### Exercise aim
Without changing a single word, write out every entry.

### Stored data

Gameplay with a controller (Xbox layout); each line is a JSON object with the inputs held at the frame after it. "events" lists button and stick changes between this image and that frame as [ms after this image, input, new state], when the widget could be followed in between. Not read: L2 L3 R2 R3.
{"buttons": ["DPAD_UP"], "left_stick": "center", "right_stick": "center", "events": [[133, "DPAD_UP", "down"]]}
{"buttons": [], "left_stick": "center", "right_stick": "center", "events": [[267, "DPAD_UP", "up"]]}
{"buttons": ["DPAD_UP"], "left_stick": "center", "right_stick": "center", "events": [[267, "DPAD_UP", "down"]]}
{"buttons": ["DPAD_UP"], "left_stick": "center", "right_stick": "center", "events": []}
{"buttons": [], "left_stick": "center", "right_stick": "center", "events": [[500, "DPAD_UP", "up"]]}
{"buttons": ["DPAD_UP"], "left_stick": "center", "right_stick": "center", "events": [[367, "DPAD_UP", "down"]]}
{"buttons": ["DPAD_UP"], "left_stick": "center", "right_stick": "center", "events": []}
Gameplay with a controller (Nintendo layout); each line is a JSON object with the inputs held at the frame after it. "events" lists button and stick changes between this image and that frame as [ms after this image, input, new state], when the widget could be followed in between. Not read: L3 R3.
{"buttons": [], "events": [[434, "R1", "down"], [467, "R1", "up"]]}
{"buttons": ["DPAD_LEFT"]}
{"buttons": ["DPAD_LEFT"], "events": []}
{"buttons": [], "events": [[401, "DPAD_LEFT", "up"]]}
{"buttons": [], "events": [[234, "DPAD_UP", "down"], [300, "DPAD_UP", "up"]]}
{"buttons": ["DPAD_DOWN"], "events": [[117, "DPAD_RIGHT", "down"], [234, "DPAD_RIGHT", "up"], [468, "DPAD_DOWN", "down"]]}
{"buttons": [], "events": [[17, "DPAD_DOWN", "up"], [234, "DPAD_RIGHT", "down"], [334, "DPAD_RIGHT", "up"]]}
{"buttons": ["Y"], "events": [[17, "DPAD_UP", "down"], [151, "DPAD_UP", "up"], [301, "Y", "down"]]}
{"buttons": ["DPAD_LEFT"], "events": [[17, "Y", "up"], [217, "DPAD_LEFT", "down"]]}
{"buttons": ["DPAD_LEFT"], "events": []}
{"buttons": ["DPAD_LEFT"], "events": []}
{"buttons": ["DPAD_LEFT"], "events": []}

### Solution to the exercise
Gameplay with a controller (Xbox layout); each line is a JSON object with the inputs held at the frame after it. "events" lists button and stick changes between this image and that frame as [ms after this image, input, new state], when the widget could be followed in between. Not read: L2 L3 R2 R3.
{"buttons": ["DPAD_UP"], "left_stick": "center", "right_stick": "center", "events": [[133, "DPAD_UP", "down"]]}
{"buttons": [], "left_stick": "center", "right_stick": "center", "events": [[267, "DPAD_UP", "up"]]}
{"buttons": ["DPAD_UP"], "left_stick": "center", "right_stick": "center", "events": [[267, "DPAD_UP", "down"]]}
{"buttons": ["DPAD_UP"], "left_stick": "center", "right_stick": "center", "events": []}
{"buttons": [], "left_stick": "center", "right_stick": "center", "events": [[500, "DPAD_UP", "up"]]}
{"buttons": ["DPAD_UP"], "left_stick": "center", "right_stick": "center", "events": [[367, "DPAD_UP", "down"]]}
{"buttons": ["DPAD_UP"], "left_stick": "center", "right_stick": "center", "events": []}
Gameplay with a controller (Nintendo layout); each line is a JSON object with the inputs held at the frame after it. "events" lists button and stick changes between this image and that frame as [ms after this image, input, new state], when the widget could be followed in between. Not read: L3 R3.
{"buttons": [], "events": [[434, "R1", "down"], [467, "R1", "up"]]}
{"buttons": ["DPAD_LEFT"]}
{"buttons": ["DPAD_LEFT"], "events": []}
{"buttons": [], "events": [[401, "DPAD_LEFT", "up"]]}
{"buttons": [], "events": [[234, "DPAD_UP", "down"], [300, "DPAD_UP", "up"]]}
{"buttons": ["DPAD_DOWN"], "events": [[117, "DPAD_RIGHT", "down"], [234, "DPAD_RIGHT", "up"], [468, "DPAD_DOWN", "down"]]}
{"buttons": [], "events": [[17, "DPAD_DOWN", "up"], [234, "DPAD_RIGHT", "down"], [334, "DPAD_RIGHT", "up"]]}
{"buttons": ["Y"], "events": [[17, "DPAD_UP", "down"], [151, "DPAD_UP", "up"], [301, "Y", "down"]]}
{"buttons": ["DPAD_LEFT"], "events": [[17, "Y", "up"], [217, "DPAD_LEFT", "down"]]}
{"buttons": ["DPAD_LEFT"], "events": []}
{"buttons": ["DPAD_LEFT"], "events": []}
{"buttons": ["DPAD_LEFT"], "events": []}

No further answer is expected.